Open tischi opened 5 months ago
How about searching the _result.json files for "ImportError" to get an idea, which packages are missing, and potentially add them to requirements.txt, before running the evaluation a second time?
Yes, maybe, but I don't know if that would be a long term efficient solution, because every new network and every new test might result in other dependencies?
every new test might result in other dependencies?
I think in practice it's not so much to do. I wrote this as a notebook in #42 . Currently, I see those dependencies could be added:
And everyone who wants to add tests for specific libraries has to add them to the requirements as outlined in #41
What do you think?
to the requirements as outlined in ...
Could you explain me the relation of the requirements.txt and the environment.yml ? I so far only edited the requirements.txt to add new dependencies...
In general, great that you added this notebook to detect potentially failing dependencies. As mentioned in your PR, it seems a bit tricky to automatically detect whether (a) we don't provide the environment, or whether (b) the LLM made a mistake (e.g. skimage.label vs. skimage.measure.label).
Maybe we could ask the LLM not only to implement the function but also provide the corresponding conda or pip installlaton instructions. But then executing these installations every time is probably too expensive in terms of time, energy (and CO2) consumption.
Maybe the following could be an idea: we do ask the LLM for the installation instructions and then we could automatically check whether all the dependencies that are suggested by the model are available in our environment, and if so, we just run the test without installing anything. If however the dependency is missing, we could flag this somewhere and have a special way to count such a test, maybe as NA.
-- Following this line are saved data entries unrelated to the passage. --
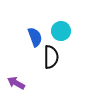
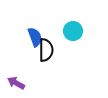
cyan circle: moved 12 px right
black semicircle: moved 5 px left, 7 px up
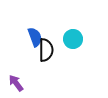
cyan circle: moved 8 px down
purple arrow: rotated 24 degrees clockwise
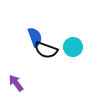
cyan circle: moved 8 px down
black semicircle: rotated 110 degrees clockwise
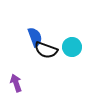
cyan circle: moved 1 px left
purple arrow: rotated 18 degrees clockwise
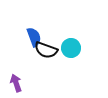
blue semicircle: moved 1 px left
cyan circle: moved 1 px left, 1 px down
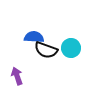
blue semicircle: rotated 66 degrees counterclockwise
purple arrow: moved 1 px right, 7 px up
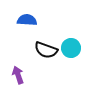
blue semicircle: moved 7 px left, 17 px up
purple arrow: moved 1 px right, 1 px up
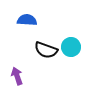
cyan circle: moved 1 px up
purple arrow: moved 1 px left, 1 px down
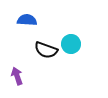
cyan circle: moved 3 px up
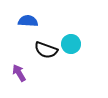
blue semicircle: moved 1 px right, 1 px down
purple arrow: moved 2 px right, 3 px up; rotated 12 degrees counterclockwise
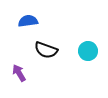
blue semicircle: rotated 12 degrees counterclockwise
cyan circle: moved 17 px right, 7 px down
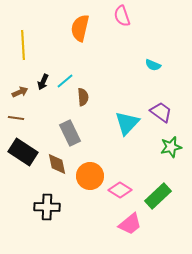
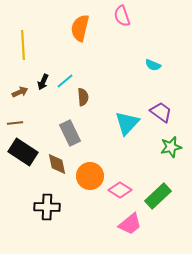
brown line: moved 1 px left, 5 px down; rotated 14 degrees counterclockwise
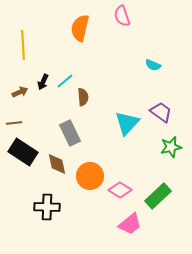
brown line: moved 1 px left
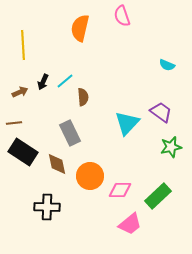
cyan semicircle: moved 14 px right
pink diamond: rotated 30 degrees counterclockwise
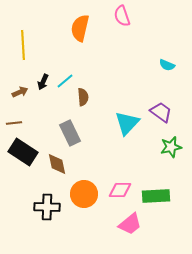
orange circle: moved 6 px left, 18 px down
green rectangle: moved 2 px left; rotated 40 degrees clockwise
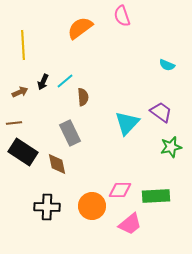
orange semicircle: rotated 40 degrees clockwise
orange circle: moved 8 px right, 12 px down
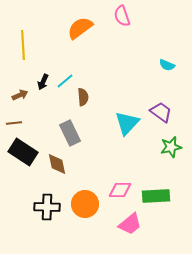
brown arrow: moved 3 px down
orange circle: moved 7 px left, 2 px up
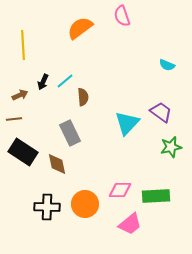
brown line: moved 4 px up
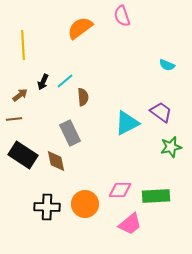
brown arrow: rotated 14 degrees counterclockwise
cyan triangle: rotated 20 degrees clockwise
black rectangle: moved 3 px down
brown diamond: moved 1 px left, 3 px up
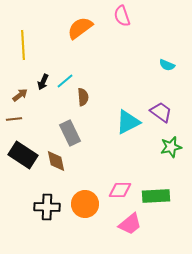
cyan triangle: moved 1 px right, 1 px up
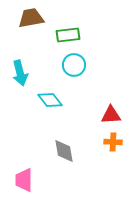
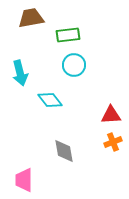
orange cross: rotated 24 degrees counterclockwise
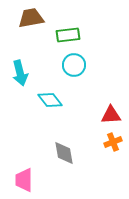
gray diamond: moved 2 px down
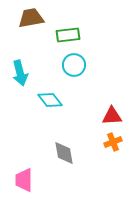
red triangle: moved 1 px right, 1 px down
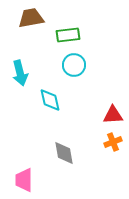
cyan diamond: rotated 25 degrees clockwise
red triangle: moved 1 px right, 1 px up
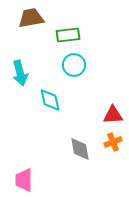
gray diamond: moved 16 px right, 4 px up
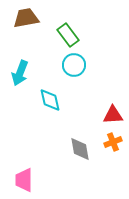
brown trapezoid: moved 5 px left
green rectangle: rotated 60 degrees clockwise
cyan arrow: rotated 35 degrees clockwise
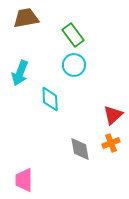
green rectangle: moved 5 px right
cyan diamond: moved 1 px up; rotated 10 degrees clockwise
red triangle: rotated 40 degrees counterclockwise
orange cross: moved 2 px left, 1 px down
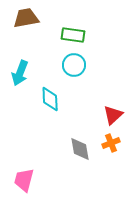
green rectangle: rotated 45 degrees counterclockwise
pink trapezoid: rotated 15 degrees clockwise
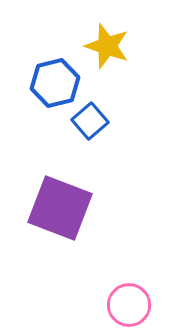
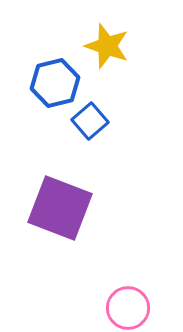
pink circle: moved 1 px left, 3 px down
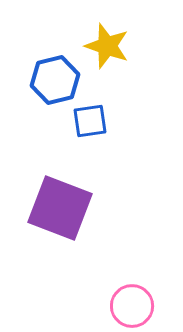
blue hexagon: moved 3 px up
blue square: rotated 33 degrees clockwise
pink circle: moved 4 px right, 2 px up
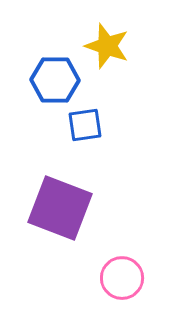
blue hexagon: rotated 15 degrees clockwise
blue square: moved 5 px left, 4 px down
pink circle: moved 10 px left, 28 px up
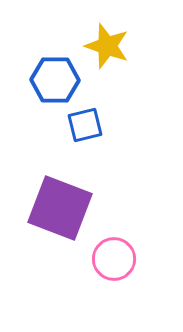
blue square: rotated 6 degrees counterclockwise
pink circle: moved 8 px left, 19 px up
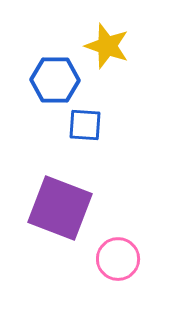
blue square: rotated 18 degrees clockwise
pink circle: moved 4 px right
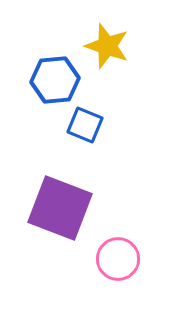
blue hexagon: rotated 6 degrees counterclockwise
blue square: rotated 18 degrees clockwise
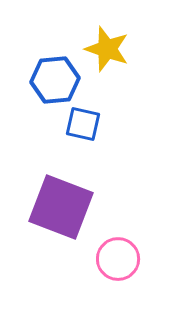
yellow star: moved 3 px down
blue square: moved 2 px left, 1 px up; rotated 9 degrees counterclockwise
purple square: moved 1 px right, 1 px up
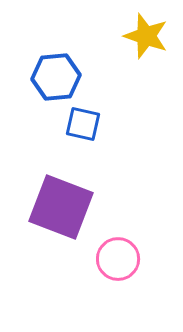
yellow star: moved 39 px right, 13 px up
blue hexagon: moved 1 px right, 3 px up
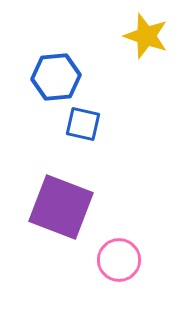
pink circle: moved 1 px right, 1 px down
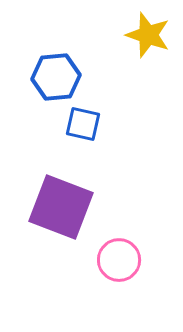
yellow star: moved 2 px right, 1 px up
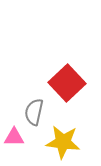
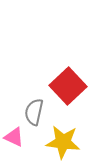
red square: moved 1 px right, 3 px down
pink triangle: rotated 25 degrees clockwise
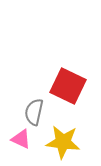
red square: rotated 21 degrees counterclockwise
pink triangle: moved 7 px right, 2 px down
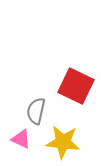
red square: moved 8 px right
gray semicircle: moved 2 px right, 1 px up
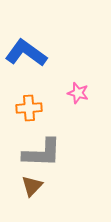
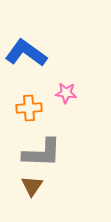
pink star: moved 12 px left; rotated 10 degrees counterclockwise
brown triangle: rotated 10 degrees counterclockwise
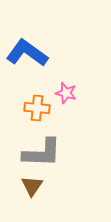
blue L-shape: moved 1 px right
pink star: rotated 10 degrees clockwise
orange cross: moved 8 px right; rotated 10 degrees clockwise
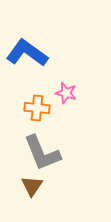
gray L-shape: rotated 66 degrees clockwise
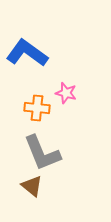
brown triangle: rotated 25 degrees counterclockwise
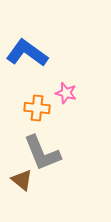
brown triangle: moved 10 px left, 6 px up
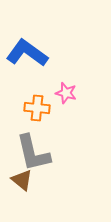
gray L-shape: moved 9 px left; rotated 9 degrees clockwise
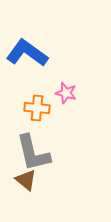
brown triangle: moved 4 px right
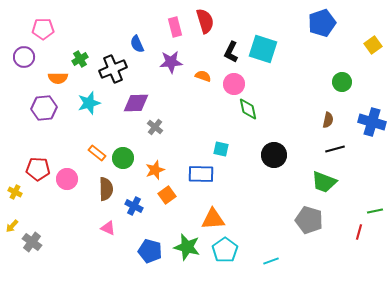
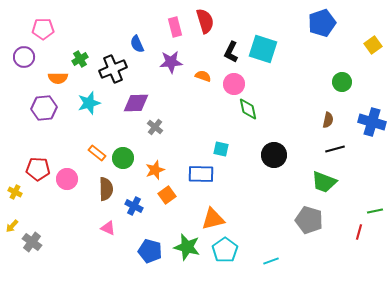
orange triangle at (213, 219): rotated 10 degrees counterclockwise
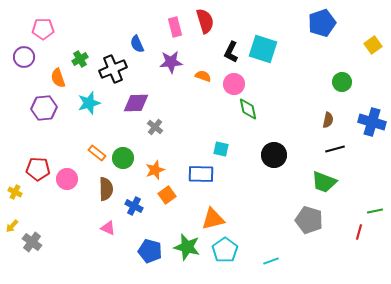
orange semicircle at (58, 78): rotated 72 degrees clockwise
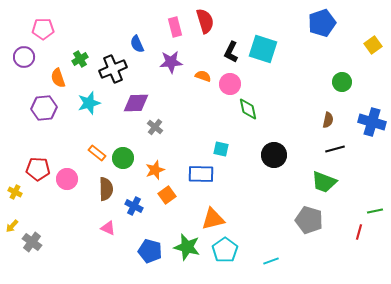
pink circle at (234, 84): moved 4 px left
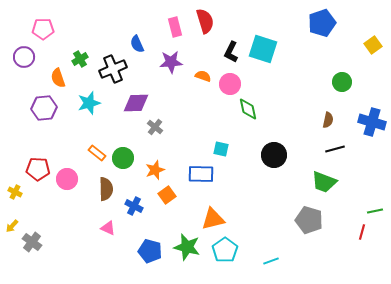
red line at (359, 232): moved 3 px right
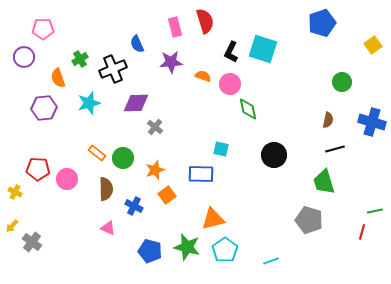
green trapezoid at (324, 182): rotated 52 degrees clockwise
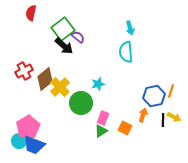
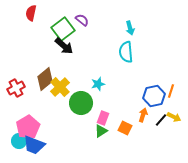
purple semicircle: moved 4 px right, 17 px up
red cross: moved 8 px left, 17 px down
black line: moved 2 px left; rotated 40 degrees clockwise
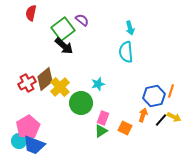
red cross: moved 11 px right, 5 px up
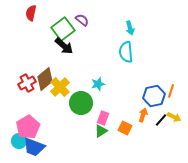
blue trapezoid: moved 2 px down
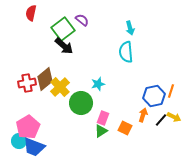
red cross: rotated 18 degrees clockwise
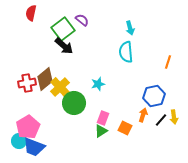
orange line: moved 3 px left, 29 px up
green circle: moved 7 px left
yellow arrow: rotated 56 degrees clockwise
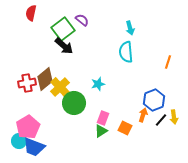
blue hexagon: moved 4 px down; rotated 10 degrees counterclockwise
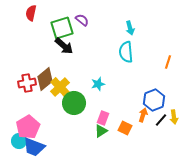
green square: moved 1 px left, 1 px up; rotated 20 degrees clockwise
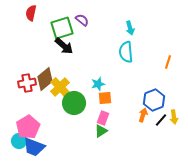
orange square: moved 20 px left, 30 px up; rotated 32 degrees counterclockwise
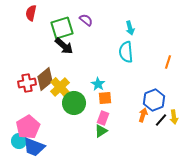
purple semicircle: moved 4 px right
cyan star: rotated 24 degrees counterclockwise
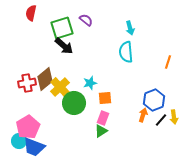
cyan star: moved 8 px left, 1 px up; rotated 24 degrees clockwise
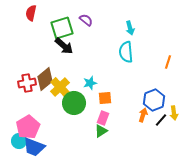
yellow arrow: moved 4 px up
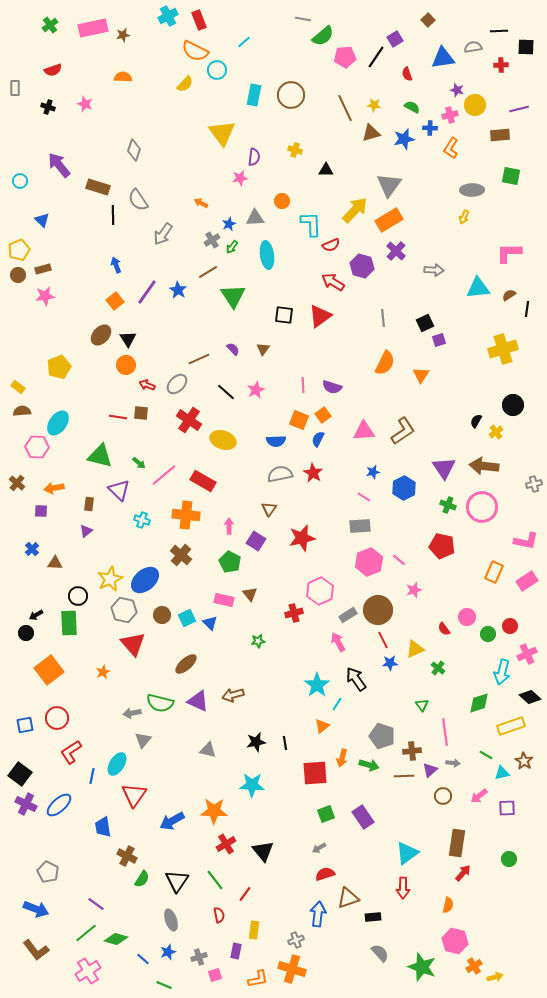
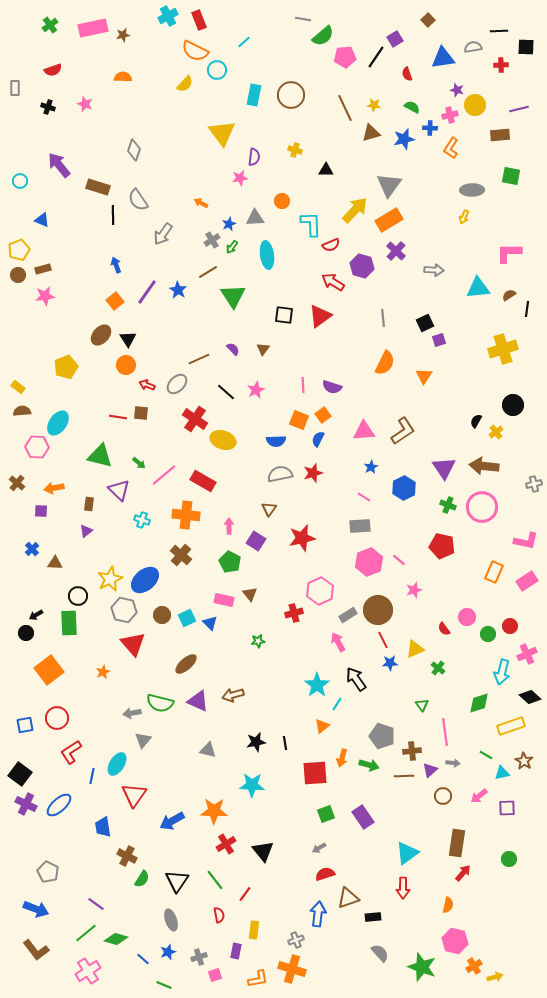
blue triangle at (42, 220): rotated 21 degrees counterclockwise
yellow pentagon at (59, 367): moved 7 px right
orange triangle at (421, 375): moved 3 px right, 1 px down
red cross at (189, 420): moved 6 px right, 1 px up
blue star at (373, 472): moved 2 px left, 5 px up; rotated 16 degrees counterclockwise
red star at (313, 473): rotated 24 degrees clockwise
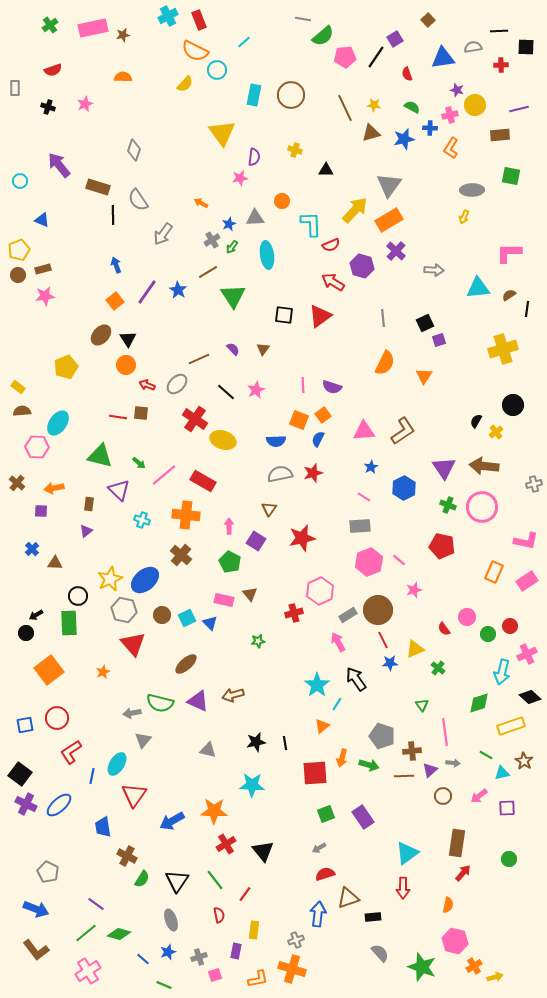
pink star at (85, 104): rotated 28 degrees clockwise
green diamond at (116, 939): moved 3 px right, 5 px up
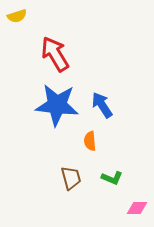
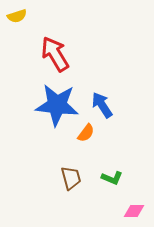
orange semicircle: moved 4 px left, 8 px up; rotated 138 degrees counterclockwise
pink diamond: moved 3 px left, 3 px down
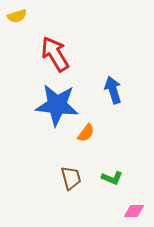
blue arrow: moved 11 px right, 15 px up; rotated 16 degrees clockwise
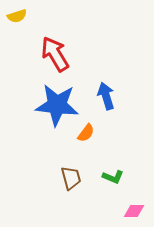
blue arrow: moved 7 px left, 6 px down
green L-shape: moved 1 px right, 1 px up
Maybe we should write something about this issue in the discussion section of the paper? Then maybe someone (e.g. a reviewer) may suggest something?
Maybe we should write something about this issue in the discussion section of the paper?
Definitely, yes.
And as shown in #42 this hardly is an issue. We're talking about 3 libraries which were missing in 2800 generated codes.
Could you explain me the relation of the requirements.txt and the environment.yml ?
I tried that in #41 . The goal is to have a list of requirements that should be installed (requirements.txt) and a complete list of all dependencies that are actually installed in the environment (.yml).
I added an explanatory sentence to #42 and to the google doc
How do we deal with tests that fail due to missing dependencies?
Example: the LLM decides to use the circle-fit package to fit a circle, but we don't have that in our environment?
I think it would be unfair to count this as a fail. For instance, if there is one LLM that tends to use libraries that we do not provide we would think it is not very good even though it may be amazing.
I think a solution could be to let the LLM know upon creation of the solution, which libraries are available, and instruct it to only use those. Maybe this is anyway already the case?